### What you will do
In the entries below, rewrite the lines running from the line containing "## Features" through the line containing "- Redux-Saga: https://redux-saga.js.org", both included, as a numbered list with blank lines omitted.

### Data listing
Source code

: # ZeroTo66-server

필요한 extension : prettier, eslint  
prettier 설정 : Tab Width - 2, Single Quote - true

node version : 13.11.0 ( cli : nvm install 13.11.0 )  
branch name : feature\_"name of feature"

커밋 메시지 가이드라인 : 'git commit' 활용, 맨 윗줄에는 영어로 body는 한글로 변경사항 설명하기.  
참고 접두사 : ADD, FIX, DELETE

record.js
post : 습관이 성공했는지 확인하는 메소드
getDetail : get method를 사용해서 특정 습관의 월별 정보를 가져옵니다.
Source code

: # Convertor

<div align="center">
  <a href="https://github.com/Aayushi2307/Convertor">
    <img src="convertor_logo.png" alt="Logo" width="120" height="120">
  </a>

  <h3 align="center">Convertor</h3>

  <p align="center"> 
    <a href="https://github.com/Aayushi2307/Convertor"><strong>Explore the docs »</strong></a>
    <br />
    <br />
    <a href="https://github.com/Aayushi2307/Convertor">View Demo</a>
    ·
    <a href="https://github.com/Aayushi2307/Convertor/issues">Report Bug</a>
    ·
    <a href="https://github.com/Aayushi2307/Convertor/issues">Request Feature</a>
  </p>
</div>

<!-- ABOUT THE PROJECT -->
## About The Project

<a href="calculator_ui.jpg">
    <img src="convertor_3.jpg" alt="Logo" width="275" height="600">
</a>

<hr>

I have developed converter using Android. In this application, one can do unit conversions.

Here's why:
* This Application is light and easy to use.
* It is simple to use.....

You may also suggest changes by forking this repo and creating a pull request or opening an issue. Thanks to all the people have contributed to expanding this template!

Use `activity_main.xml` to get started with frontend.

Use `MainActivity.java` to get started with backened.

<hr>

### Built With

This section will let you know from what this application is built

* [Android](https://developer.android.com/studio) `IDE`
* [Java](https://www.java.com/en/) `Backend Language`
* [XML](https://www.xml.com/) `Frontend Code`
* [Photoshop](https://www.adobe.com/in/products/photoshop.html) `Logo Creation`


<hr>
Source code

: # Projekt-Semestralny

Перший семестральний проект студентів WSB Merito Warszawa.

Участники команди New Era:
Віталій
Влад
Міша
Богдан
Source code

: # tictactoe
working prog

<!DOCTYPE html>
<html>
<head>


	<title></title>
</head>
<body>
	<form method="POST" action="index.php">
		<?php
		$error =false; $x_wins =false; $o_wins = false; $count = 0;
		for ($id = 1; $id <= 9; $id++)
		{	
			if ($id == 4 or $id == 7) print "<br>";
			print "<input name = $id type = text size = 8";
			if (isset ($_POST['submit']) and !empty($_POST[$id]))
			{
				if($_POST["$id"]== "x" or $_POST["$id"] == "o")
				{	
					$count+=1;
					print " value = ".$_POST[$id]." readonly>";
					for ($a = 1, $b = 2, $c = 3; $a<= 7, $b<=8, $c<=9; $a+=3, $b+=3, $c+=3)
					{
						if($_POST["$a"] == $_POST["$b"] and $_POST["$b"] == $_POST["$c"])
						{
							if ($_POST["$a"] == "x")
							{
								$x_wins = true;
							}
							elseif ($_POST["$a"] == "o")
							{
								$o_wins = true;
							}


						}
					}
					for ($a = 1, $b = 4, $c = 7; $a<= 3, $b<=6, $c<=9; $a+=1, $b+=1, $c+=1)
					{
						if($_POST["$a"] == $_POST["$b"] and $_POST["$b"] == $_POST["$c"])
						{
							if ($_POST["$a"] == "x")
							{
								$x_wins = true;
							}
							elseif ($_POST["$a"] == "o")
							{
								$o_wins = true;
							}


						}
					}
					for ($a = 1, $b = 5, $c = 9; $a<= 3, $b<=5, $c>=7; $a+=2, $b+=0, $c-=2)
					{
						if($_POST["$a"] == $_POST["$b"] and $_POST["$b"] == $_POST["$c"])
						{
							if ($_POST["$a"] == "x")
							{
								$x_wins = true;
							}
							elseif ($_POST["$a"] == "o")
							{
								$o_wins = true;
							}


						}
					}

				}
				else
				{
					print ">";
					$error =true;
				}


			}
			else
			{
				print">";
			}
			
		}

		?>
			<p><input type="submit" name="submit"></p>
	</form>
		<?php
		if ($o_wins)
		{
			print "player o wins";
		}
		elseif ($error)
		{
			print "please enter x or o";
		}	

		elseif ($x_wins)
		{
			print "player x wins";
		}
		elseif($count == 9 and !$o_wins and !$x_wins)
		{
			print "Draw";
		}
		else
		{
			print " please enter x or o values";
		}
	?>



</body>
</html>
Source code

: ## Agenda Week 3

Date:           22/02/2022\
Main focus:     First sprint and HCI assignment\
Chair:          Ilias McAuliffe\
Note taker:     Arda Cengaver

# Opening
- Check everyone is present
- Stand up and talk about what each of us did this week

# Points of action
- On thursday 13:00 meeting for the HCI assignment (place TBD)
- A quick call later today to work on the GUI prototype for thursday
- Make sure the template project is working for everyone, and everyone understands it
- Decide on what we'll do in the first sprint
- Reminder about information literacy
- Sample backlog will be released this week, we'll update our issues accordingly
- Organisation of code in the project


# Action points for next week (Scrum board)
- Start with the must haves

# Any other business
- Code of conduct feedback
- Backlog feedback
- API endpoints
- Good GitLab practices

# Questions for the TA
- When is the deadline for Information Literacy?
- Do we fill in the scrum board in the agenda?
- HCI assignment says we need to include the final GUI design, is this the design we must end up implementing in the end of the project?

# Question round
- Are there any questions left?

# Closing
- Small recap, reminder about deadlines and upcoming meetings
==
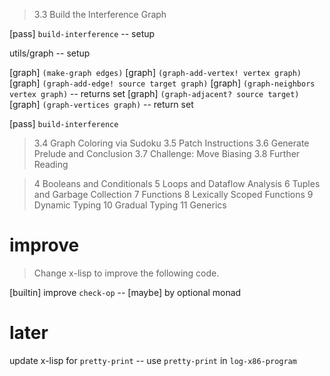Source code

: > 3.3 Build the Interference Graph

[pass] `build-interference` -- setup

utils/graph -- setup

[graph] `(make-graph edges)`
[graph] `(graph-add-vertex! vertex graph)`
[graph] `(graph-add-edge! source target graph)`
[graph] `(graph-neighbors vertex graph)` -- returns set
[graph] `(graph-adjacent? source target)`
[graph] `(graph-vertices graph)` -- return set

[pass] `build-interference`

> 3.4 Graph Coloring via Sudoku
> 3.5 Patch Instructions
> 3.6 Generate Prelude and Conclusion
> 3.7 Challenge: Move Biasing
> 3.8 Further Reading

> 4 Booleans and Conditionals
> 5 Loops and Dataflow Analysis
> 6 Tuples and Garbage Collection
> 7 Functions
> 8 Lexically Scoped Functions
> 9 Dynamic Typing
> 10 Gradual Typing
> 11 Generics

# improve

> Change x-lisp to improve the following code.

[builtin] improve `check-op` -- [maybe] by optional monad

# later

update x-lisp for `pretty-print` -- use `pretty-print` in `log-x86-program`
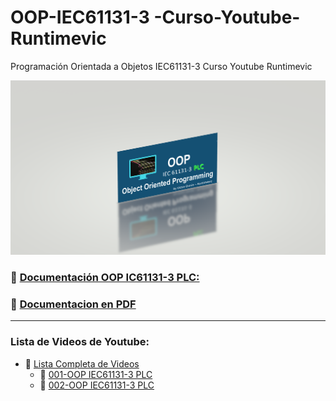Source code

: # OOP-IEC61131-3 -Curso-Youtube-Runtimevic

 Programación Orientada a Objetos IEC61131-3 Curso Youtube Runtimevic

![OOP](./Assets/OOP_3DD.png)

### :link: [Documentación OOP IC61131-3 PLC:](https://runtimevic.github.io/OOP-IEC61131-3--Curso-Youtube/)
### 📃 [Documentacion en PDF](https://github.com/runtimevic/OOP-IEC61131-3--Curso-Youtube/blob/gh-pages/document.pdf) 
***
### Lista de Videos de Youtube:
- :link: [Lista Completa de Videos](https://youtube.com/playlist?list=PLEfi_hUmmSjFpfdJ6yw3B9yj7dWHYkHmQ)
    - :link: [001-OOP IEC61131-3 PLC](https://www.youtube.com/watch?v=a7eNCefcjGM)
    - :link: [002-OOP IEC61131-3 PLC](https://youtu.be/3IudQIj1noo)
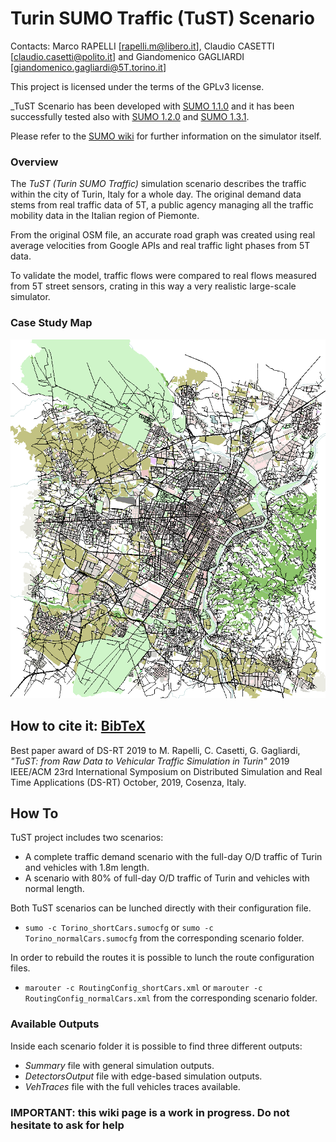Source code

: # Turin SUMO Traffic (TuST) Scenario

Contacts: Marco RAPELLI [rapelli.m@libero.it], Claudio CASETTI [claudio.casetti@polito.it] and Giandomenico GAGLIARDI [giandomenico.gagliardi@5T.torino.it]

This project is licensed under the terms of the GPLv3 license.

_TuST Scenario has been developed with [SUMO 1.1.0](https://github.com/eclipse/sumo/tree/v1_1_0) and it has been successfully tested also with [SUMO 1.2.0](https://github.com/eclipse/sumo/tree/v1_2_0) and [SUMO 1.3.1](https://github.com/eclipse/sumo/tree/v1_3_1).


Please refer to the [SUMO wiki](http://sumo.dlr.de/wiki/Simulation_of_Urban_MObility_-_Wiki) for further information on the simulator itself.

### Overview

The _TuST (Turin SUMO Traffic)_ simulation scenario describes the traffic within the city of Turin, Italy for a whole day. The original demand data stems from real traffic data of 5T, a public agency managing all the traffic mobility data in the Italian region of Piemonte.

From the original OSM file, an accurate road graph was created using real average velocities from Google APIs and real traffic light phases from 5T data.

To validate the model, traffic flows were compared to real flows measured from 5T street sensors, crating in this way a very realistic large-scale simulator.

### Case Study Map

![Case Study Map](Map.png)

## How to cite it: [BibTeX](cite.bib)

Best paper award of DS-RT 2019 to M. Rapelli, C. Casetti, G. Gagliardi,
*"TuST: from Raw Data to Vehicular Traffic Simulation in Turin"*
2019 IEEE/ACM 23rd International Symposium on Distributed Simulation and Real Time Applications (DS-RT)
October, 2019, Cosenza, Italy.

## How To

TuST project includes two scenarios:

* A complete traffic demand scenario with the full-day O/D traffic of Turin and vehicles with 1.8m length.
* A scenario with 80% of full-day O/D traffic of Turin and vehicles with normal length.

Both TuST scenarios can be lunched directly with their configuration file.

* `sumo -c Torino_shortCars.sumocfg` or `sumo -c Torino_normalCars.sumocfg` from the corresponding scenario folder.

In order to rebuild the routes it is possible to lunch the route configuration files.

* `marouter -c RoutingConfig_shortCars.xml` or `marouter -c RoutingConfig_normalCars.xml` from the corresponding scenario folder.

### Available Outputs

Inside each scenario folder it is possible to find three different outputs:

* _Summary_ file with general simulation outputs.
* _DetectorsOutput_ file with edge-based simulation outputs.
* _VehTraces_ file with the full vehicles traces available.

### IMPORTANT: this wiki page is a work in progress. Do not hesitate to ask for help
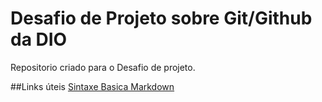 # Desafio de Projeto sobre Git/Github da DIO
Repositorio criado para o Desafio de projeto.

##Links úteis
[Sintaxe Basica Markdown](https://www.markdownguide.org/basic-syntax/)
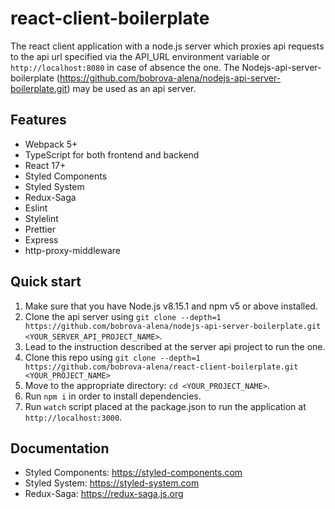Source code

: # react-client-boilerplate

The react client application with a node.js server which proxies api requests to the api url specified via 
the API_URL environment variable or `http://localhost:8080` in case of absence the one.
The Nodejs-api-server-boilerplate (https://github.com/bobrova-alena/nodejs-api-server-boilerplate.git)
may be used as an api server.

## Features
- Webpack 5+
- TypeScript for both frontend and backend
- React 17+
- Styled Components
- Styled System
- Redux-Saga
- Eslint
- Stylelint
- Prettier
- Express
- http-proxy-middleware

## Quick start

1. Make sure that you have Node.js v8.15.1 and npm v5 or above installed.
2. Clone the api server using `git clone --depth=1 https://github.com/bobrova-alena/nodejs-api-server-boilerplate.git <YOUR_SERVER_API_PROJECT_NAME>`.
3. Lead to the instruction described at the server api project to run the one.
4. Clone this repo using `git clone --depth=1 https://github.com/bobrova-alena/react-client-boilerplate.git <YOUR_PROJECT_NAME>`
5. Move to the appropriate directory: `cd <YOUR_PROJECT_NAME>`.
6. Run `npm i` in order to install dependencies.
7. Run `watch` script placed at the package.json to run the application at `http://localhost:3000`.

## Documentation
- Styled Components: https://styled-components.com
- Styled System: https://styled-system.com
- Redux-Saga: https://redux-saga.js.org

### Worked solution
1. ## Features
2. - Webpack 5+
3. - TypeScript for both frontend and backend
4. - React 17+
5. - Styled Components
6. - Styled System
7. - Redux-Saga
8. - Eslint
9. - Stylelint
10. - Prettier
11. - Express
12. - http-proxy-middleware
13. ## Quick start
14. 1. Make sure that you have Node.js v8.15.1 and npm v5 or above installed.
15. 2. Clone the api server using `git clone --depth=1 https://github.com/bobrova-alena/nodejs-api-server-boilerplate.git <YOUR_SERVER_API_PROJECT_NAME>`.
16. 3. Lead to the instruction described at the server api project to run the one.
17. 4. Clone this repo using `git clone --depth=1 https://github.com/bobrova-alena/react-client-boilerplate.git <YOUR_PROJECT_NAME>`
18. 5. Move to the appropriate directory: `cd <YOUR_PROJECT_NAME>`.
19. 6. Run `npm i` in order to install dependencies.
20. 7. Run `watch` script placed at the package.json to run the application at `http://localhost:3000`.
21. ## Documentation
22. - Styled Components: https://styled-components.com
23. - Styled System: https://styled-system.com
24. - Redux-Saga: https://redux-saga.js.org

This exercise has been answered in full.